(Collected data)
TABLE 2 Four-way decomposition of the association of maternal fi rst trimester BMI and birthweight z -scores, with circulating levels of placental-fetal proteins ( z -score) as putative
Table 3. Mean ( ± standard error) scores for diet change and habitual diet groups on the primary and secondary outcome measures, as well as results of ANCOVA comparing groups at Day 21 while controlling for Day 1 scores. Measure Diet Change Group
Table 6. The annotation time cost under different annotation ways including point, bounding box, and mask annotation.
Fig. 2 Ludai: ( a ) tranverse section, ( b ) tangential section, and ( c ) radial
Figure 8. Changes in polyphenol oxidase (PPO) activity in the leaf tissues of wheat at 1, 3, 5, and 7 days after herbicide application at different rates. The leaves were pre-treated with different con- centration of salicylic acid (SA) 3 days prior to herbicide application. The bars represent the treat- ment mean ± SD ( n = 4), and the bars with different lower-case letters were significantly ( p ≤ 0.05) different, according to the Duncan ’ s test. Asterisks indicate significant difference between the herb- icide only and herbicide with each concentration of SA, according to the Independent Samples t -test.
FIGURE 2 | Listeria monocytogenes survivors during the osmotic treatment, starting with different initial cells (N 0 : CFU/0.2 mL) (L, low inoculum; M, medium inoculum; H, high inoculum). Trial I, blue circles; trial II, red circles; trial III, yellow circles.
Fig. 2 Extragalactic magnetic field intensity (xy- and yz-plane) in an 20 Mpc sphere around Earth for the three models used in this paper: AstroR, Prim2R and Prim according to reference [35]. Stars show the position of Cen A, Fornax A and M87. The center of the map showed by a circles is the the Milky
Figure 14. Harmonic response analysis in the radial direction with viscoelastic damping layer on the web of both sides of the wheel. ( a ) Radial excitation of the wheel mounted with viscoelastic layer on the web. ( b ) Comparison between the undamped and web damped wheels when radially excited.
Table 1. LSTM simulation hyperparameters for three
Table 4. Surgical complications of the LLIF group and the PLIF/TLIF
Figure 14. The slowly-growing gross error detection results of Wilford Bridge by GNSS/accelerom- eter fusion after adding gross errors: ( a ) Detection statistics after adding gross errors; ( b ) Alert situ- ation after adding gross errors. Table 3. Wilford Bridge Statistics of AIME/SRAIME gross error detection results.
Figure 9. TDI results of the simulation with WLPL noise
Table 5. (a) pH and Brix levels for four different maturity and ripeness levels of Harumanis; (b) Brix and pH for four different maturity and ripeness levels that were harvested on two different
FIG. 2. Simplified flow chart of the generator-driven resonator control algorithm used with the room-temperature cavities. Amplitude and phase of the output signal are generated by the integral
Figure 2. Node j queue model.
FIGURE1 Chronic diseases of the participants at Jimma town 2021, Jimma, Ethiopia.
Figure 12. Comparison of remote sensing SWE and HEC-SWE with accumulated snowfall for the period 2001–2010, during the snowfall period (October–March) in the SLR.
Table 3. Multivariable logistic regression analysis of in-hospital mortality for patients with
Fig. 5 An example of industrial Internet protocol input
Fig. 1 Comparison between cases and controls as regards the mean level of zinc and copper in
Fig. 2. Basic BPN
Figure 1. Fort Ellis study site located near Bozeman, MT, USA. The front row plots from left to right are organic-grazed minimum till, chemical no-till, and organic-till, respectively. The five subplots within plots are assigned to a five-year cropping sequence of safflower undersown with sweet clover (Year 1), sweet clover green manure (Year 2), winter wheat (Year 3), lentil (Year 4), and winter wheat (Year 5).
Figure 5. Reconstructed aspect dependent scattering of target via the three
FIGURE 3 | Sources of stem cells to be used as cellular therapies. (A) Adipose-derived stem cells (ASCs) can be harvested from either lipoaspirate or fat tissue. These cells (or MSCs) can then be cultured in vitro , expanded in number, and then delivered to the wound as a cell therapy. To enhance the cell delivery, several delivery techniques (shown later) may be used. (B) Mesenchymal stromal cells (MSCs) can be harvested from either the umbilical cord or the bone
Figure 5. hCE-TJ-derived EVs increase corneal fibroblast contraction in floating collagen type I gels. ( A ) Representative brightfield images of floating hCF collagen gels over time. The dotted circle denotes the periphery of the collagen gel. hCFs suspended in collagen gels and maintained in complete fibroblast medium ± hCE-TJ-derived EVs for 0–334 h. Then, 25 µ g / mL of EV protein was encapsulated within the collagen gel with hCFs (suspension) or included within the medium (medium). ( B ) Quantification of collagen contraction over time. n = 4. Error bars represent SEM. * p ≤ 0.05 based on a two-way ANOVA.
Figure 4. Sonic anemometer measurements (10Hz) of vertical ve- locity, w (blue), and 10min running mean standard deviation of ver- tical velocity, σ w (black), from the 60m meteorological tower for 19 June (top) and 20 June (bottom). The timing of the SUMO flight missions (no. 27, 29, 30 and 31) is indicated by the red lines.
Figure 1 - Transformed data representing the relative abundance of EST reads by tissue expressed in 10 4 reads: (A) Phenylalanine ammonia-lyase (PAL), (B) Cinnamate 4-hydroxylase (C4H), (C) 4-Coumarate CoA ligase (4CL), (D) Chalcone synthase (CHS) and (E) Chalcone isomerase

__What you are asked to do__
What you give back should be exactly the lines of the data above from the line with "FIG. 2. Simplified" through the line with "Fig. 5 An example", both of those included, and nothing more.

__Output below__
FIG. 2. Simplified flow chart of the generator-driven resonator control algorithm used with the room-temperature cavities. Amplitude and phase of the output signal are generated by the integral
Figure 2. Node j queue model.
FIGURE1 Chronic diseases of the participants at Jimma town 2021, Jimma, Ethiopia.
Figure 12. Comparison of remote sensing SWE and HEC-SWE with accumulated snowfall for the period 2001–2010, during the snowfall period (October–March) in the SLR.
Table 3. Multivariable logistic regression analysis of in-hospital mortality for patients with
Fig. 5 An example of industrial Internet protocol input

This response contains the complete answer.